* [Document segment]
┌────────

Skip to main content Skip to office menu Skip to footer
Minnesota Legislature

House passes omnibus agriculture policy bill

The House voted 132-1 Tuesday to approve the omnibus agriculture policy bill.

Sponsored by Rep. Jeanne Poppe (DFL-Austin), HF4285 would modify state seed and noxious weed laws and laws governing perishable farm product purchases, state loan programs, egg, meat and poultry inspections, farm safety, grain buyers, emerging farmers, hemp, agricultural education and pet food.

The bill includes initiatives requested by Gov. Tim Walz and the Department of Agriculture, along with provisions from other bills heard this session.

It now goes to the Senate where Sen. Bill Weber (R-Luverne) is the sponsor.

└────────

* [Supplied data]

┌────────

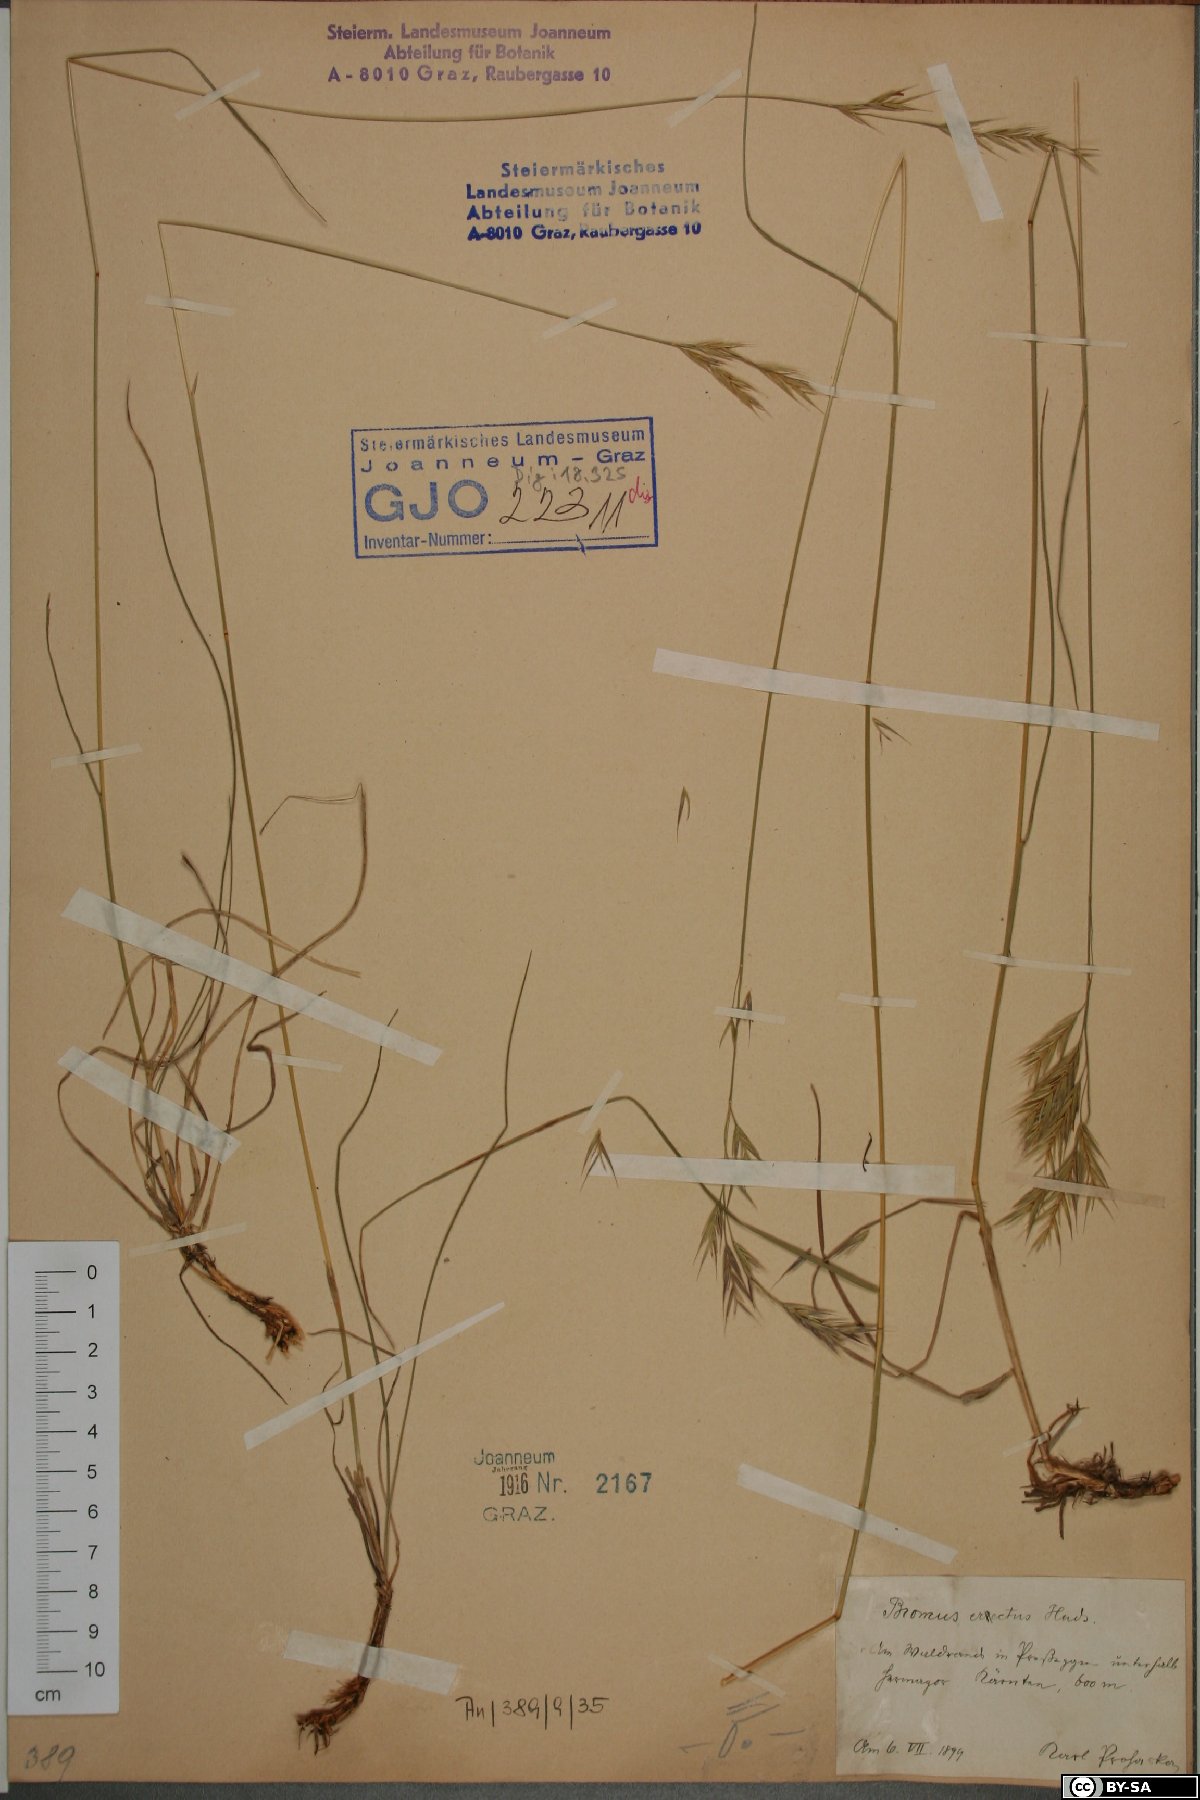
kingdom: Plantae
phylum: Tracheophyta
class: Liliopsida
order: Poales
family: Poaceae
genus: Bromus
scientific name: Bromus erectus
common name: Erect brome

└────────

* [Job A]
From the agriculture bill article, print the passage that opens with the words containing "The bill includes" and closes with "heard this session.".
* [Job B]
Output the lines of the records exactly, beginning with the line containing "phylum: Tracheophyta" and continuing through the end of the records.

* [Solution A]
The bill includes initiatives requested by Gov. Tim Walz and the Department of Agriculture, along with provisions from other bills heard this session.

* [Solution B]
phylum: Tracheophyta
class: Liliopsida
order: Poales
family: Poaceae
genus: Bromus
scientific name: Bromus erectus
common name: Erect brome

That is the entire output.